# K&N needs 1.8L in Southern Calfornia



## wesg631 (Mar 29, 2011)

Man I emailed them about making an intake, but I don't live anywhere near southern california


----------



## VictoryRed08 (Feb 16, 2011)

wesg631 said:


> Man I emailed them about making an intake, but I don't live anywhere near southern california


Tell me about it, if I lived anywhere close to there I would have been first in line for the 1.4L lol.


----------



## jakkaroo (Feb 12, 2011)

i would but its in riverside and thats 2 hours to far and i already have the injen i should be happy


----------



## Chefmaster87 (Mar 30, 2011)

I need and want the intake so bad, do u know it starts to sell on the internet?


----------



## VictoryRed08 (Feb 16, 2011)

Chefmaster87 said:


> I need and want the intake so bad, do u know it starts to sell on the internet?

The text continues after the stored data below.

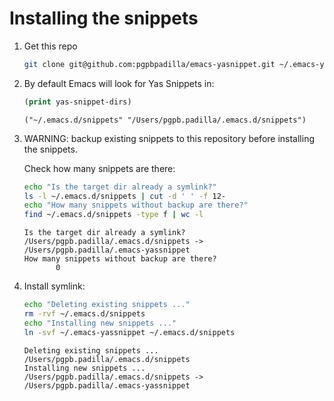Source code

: #+PROPERTY: header-args :results verbatim


* Installing the snippets

  1. Get this repo
     #+begin_src bash
       git clone git@github.com:pgpbpadilla/emacs-yasnippet.git ~/.emacs-yassnippet
     #+end_src

     #+RESULTS:

  2. By default Emacs will look for Yas Snippets in:

     #+begin_src emacs-lisp
       (print yas-snippet-dirs)
     #+end_src
     
     #+RESULTS:
     : ("~/.emacs.d/snippets" "/Users/pgpb.padilla/.emacs.d/snippets")
     
   
  3. WARNING: backup existing snippets to this repository before
     installing the snippets.

     Check how many snippets are there:
      
     #+begin_src bash
       echo "Is the target dir already a symlink?"
       ls -l ~/.emacs.d/snippets | cut -d ' ' -f 12-
       echo "How many snippets without backup are there?"
       find ~/.emacs.d/snippets -type f | wc -l
     #+end_src

     #+RESULTS:
     : Is the target dir already a symlink?
     : /Users/pgpb.padilla/.emacs.d/snippets -> /Users/pgpb.padilla/.emacs-yassnippet
     : How many snippets without backup are there?
     :        0

  4. Install symlink:

     #+begin_src bash
       echo "Deleting existing snippets ..."
       rm -rvf ~/.emacs.d/snippets
       echo "Installing new snippets ..."
       ln -svf ~/.emacs-yassnippet ~/.emacs.d/snippets
     #+end_src

     #+RESULTS:
     : Deleting existing snippets ...
     : /Users/pgpb.padilla/.emacs.d/snippets
     : Installing new snippets ...
     : /Users/pgpb.padilla/.emacs.d/snippets -> /Users/pgpb.padilla/.emacs-yassnippet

Me too. I'm sure one of us will make a new post announcing the release of the intake when it's available


----------



## shawn672 (Oct 31, 2010)

Hahah this makes me laugh all the times I emailed them back in Dec/Jan about making an intake for the "Cruze" (not specific to any engine) and they told me "No".. ahh oh well, glad to see they changed their mind


----------



## 70AARCUDA (Nov 14, 2010)

...ha,ha--the best incentive is seeing ones' competitors _"...making money..."_ to change managements' marketing direction.


----------